May 2, 2016

God's Dwelling

I think I have about six more posts on Amoris laetitia still to come, but for today a break from it.

Here in my Roman life I only preach on Sundays once in a while, but yesterday was one of those days. I focused on John 14:23.

Jesus said to his disciples: “Whoever loves me will keep my word, and my Father will love him, and we will come to him and make our dwelling with him."

This 'making of a dwelling' is the fruit of the Easter mystery and the whole good news of our faith.


There's a movement, a sort of process in this Easter season. At the beginning, there's just the announcement: the Lord is risen. Then, little by little, the prayers and readings of the Easter season draw us into a reflection on how the risen Lord is present to us. This is why, for example, in the third week of Easter we are reading St. John's Bread of Life Discourse and reflecting on the mystery of the Eucharist, or why by the fourth Sunday of Easter we are reflecting on Jesus the Good Shepherd.

This movement towards a reflection upon and celebration of how the risen Lord is present among us reaches its culmination at Pentecost, when we celebrate the gift of the Holy Spirit. We celebrate Pentecost precisely as an Easter feast, because the Holy Spirit is the enduring presence of the risen Lord with his Church, as her animating principle that gives her life and guides her through the pilgrimage of history.

The Holy Spirit, then, is God as he comes to dwell in his people, and this 'making of a dwelling' is the fruit of the whole of salvation history. In the incarnation, as St. Irenaeus puts it, God 'accustoms' himself to dwelling in our humanity, and humanity is accustomed to being in-dwelled by God. By his passion and death, Jesus Christ passes through the suffering and death that is the result of our sin, but since death could not hold on to him in his divinity, he rises again and in doing so re-creates our humanity anew, making of it a fitting dwelling for the Spirit.

Pentecost, then, is the fruit of the incarnation; God becomes man in Jesus Christ so that the Holy Spirit may come to dwell in humanity. This is why, for example, that we say that Jesus Christ was conceived by the Holy Spirit.

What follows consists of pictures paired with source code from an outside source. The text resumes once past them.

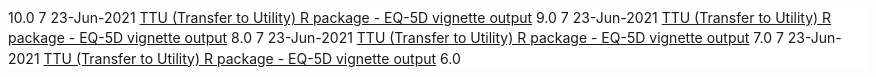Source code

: </td>
<td style="text-align:left;">
10.0
</td>
<td style="text-align:right;">
7
</td>
</tr>
<tr>
<td style="text-align:left;">
23-Jun-2021
</td>
<td style="text-align:left;">
<a href="https://doi.org/https://doi.org/10.7910/DVN/612HDC" style="     ">TTU
(Transfer to Utility) R package - EQ-5D vignette output</a>
</td>
<td style="text-align:left;">
9.0
</td>
<td style="text-align:right;">
7
</td>
</tr>
<tr>
<td style="text-align:left;">
23-Jun-2021
</td>
<td style="text-align:left;">
<a href="https://doi.org/https://doi.org/10.7910/DVN/612HDC" style="     ">TTU
(Transfer to Utility) R package - EQ-5D vignette output</a>
</td>
<td style="text-align:left;">
8.0
</td>
<td style="text-align:right;">
7
</td>
</tr>
<tr>
<td style="text-align:left;">
23-Jun-2021
</td>
<td style="text-align:left;">
<a href="https://doi.org/https://doi.org/10.7910/DVN/612HDC" style="     ">TTU
(Transfer to Utility) R package - EQ-5D vignette output</a>
</td>
<td style="text-align:left;">
7.0
</td>
<td style="text-align:right;">
7
</td>
</tr>
<tr>
<td style="text-align:left;">
23-Jun-2021
</td>
<td style="text-align:left;">
<a href="https://doi.org/https://doi.org/10.7910/DVN/612HDC" style="     ">TTU
(Transfer to Utility) R package - EQ-5D vignette output</a>
</td>
<td style="text-align:left;">
6.0
</td>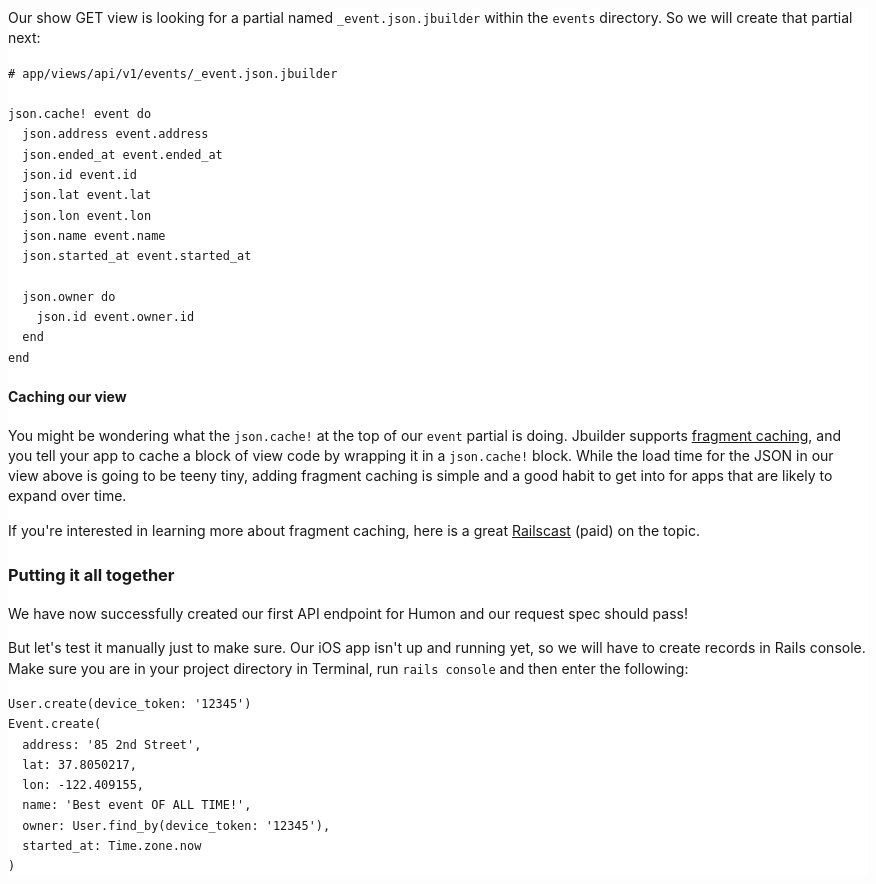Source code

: Our show GET view is looking for a partial named `_event.json.jbuilder` within
the `events` directory. So we will create that partial next:

    # app/views/api/v1/events/_event.json.jbuilder

    json.cache! event do
      json.address event.address
      json.ended_at event.ended_at
      json.id event.id
      json.lat event.lat
      json.lon event.lon
      json.name event.name
      json.started_at event.started_at

      json.owner do
        json.id event.owner.id
      end
    end

#### Caching our view

You might be wondering what the `json.cache!` at the top of our `event` partial
is doing. Jbuilder supports [fragment
caching](http://guides.rubyonrails.org/caching_with_rails.html#fragment-caching),
and you tell your app to cache a block of view code by wrapping it in a
`json.cache!` block. While the load time for the JSON in our view above is going
to be teeny tiny, adding fragment caching is simple and a good habit to get into
for apps that are likely to expand over time.

If you're interested in learning more about fragment caching, here is a great
[Railscast](http://railscasts.com/episodes/90-fragment-caching-revised) (paid)
on the topic.

### Putting it all together

We have now successfully created our first API endpoint for Humon and our
request spec should pass!

But let's test it manually just to make sure. Our iOS app isn't up and running
yet, so we will have to create records in Rails console. Make sure you are in
your project directory in Terminal, run `rails console` and then enter the
following:

    User.create(device_token: '12345')
    Event.create(
      address: '85 2nd Street',
      lat: 37.8050217,
      lon: -122.409155,
      name: 'Best event OF ALL TIME!',
      owner: User.find_by(device_token: '12345'),
      started_at: Time.zone.now
    )

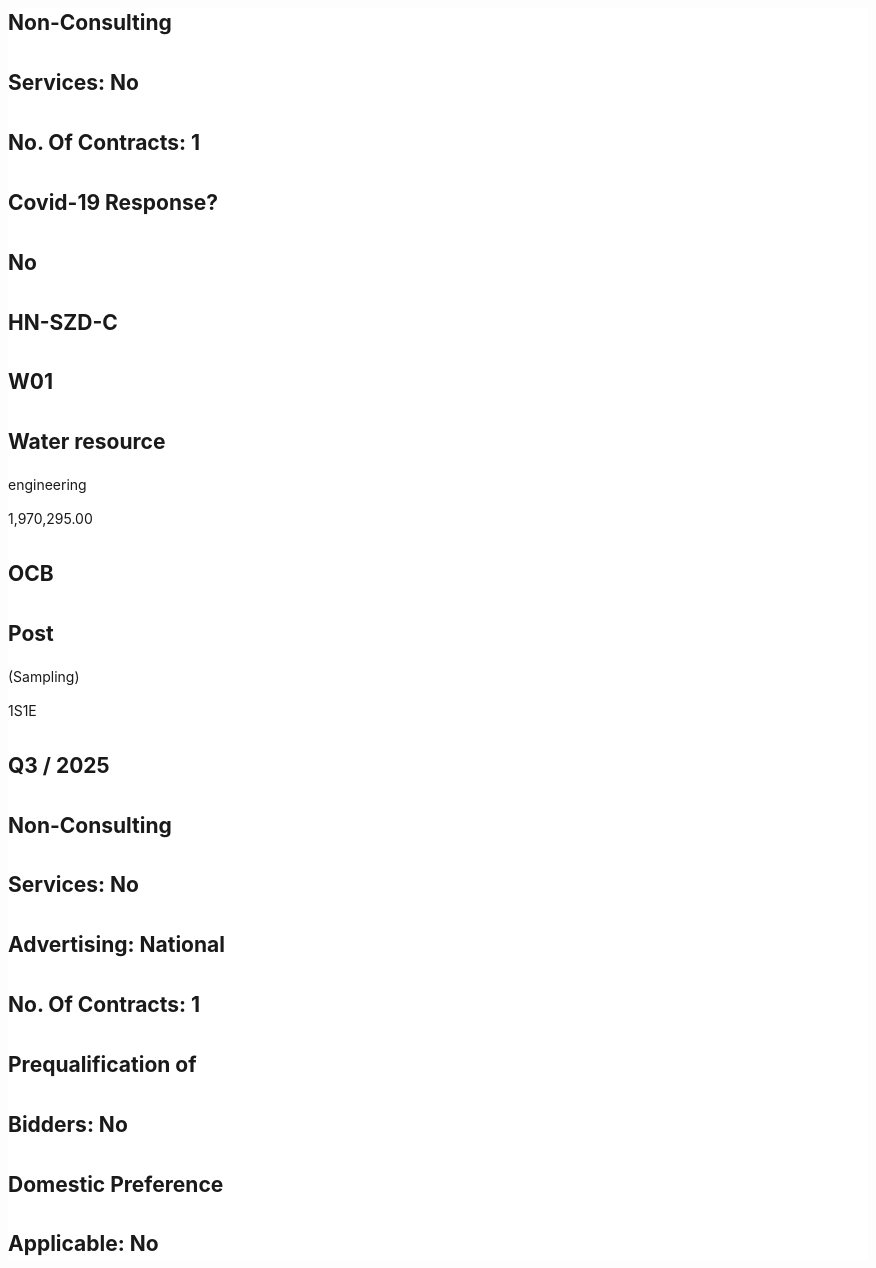 ## Non-Consulting 
## Services: No 

## No. Of Contracts: 1

## Covid-19 Response? 
## No

## HN-SZD-C
## W01

## Water resource 
engineering

1,970,295.00

## OCB

## Post 
(Sampling) 

1S1E

## Q3 / 2025

## Non-Consulting 
## Services: No 

## Advertising: National

## No. Of Contracts: 1

## Prequalification of 
## Bidders: No

## Domestic Preference 
## Applicable: No
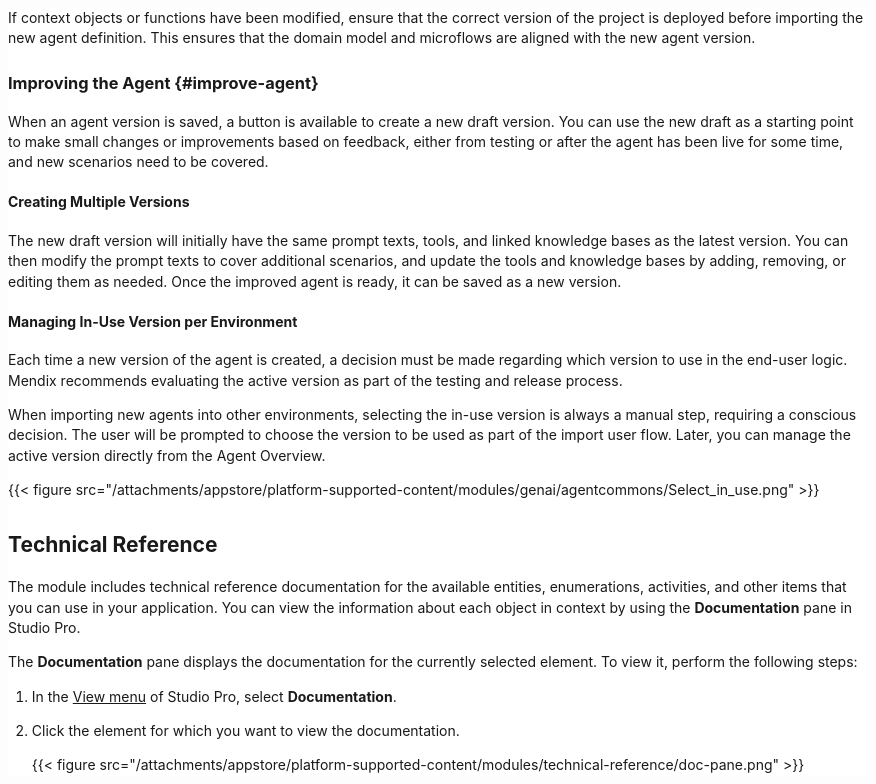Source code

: If context objects or functions have been modified, ensure that the correct version of the project is deployed before importing the new agent definition. This ensures that the domain model and microflows are aligned with the new agent version.

### Improving the Agent {#improve-agent}

When an agent version is saved, a button is available to create a new draft version. You can use the new draft as a starting point to make small changes or improvements based on feedback, either from testing or after the agent has been live for some time, and new scenarios need to be covered.

#### Creating Multiple Versions

The new draft version will initially have the same prompt texts, tools, and linked knowledge bases as the latest version. You can then modify the prompt texts to cover additional scenarios, and update the tools and knowledge bases by adding, removing, or editing them as needed. Once the improved agent is ready, it can be saved as a new version.

#### Managing In-Use Version per Environment

Each time a new version of the agent is created, a decision must be made regarding which version to use in the end-user logic. Mendix recommends evaluating the active version as part of the testing and release process.

When importing new agents into other environments, selecting the in-use version is always a manual step, requiring a conscious decision. The user will be prompted to choose the version to be used as part of the import user flow. Later, you can manage the active version directly from the Agent Overview.

 {{< figure src="/attachments/appstore/platform-supported-content/modules/genai/agentcommons/Select_in_use.png" >}}

## Technical Reference

The module includes technical reference documentation for the available entities, enumerations, activities, and other items that you can use in your application. You can view the information about each object in context by using the **Documentation** pane in Studio Pro.

The **Documentation** pane displays the documentation for the currently selected element. To view it, perform the following steps:

1. In the [View menu](/refguide/view-menu/) of Studio Pro, select **Documentation**.
2. Click the element for which you want to view the documentation.

    {{< figure src="/attachments/appstore/platform-supported-content/modules/technical-reference/doc-pane.png" >}}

It's a mystery that pushes at some of the most basic questions, such as why there should be anything rather than nothing. God creates in order to have a home that he may bless, in order to have someone on whom to lavish his grace.

The whole history of salvation, from the setting of Adam and Eve in the garden to the in-breaking of the finality of all history in the resurrection of Jesus Christ, is pointed toward this end: to create a space into which the whole blessedness and justice of God is able to empty itself.

So as we journey once again toward Pentecost, let us surrender to having our own hearts and minds recreated as that space that is the "dwelling place of God in the Spirit." (Ephesians 2:22)

1 comment:

Louis M said...

Brilliant (as usual). Particularly:


"The Holy Spirit, then, is God as he comes to dwell in his people, and this 'making of a dwelling' is the fruit of the whole of salvation history. In the incarnation, as St. Irenaeus puts it, God 'accustoms' himself to dwelling in our humanity, and humanity is accustomed to being in-dwelled by God. By his passion and death, Jesus Christ passes through the suffering and death that is the result of our sin, but since death could not hold on to him in his divinity, he rises again and in doing so re-creates our humanity anew, making of it a fitting dwelling for the Spirit."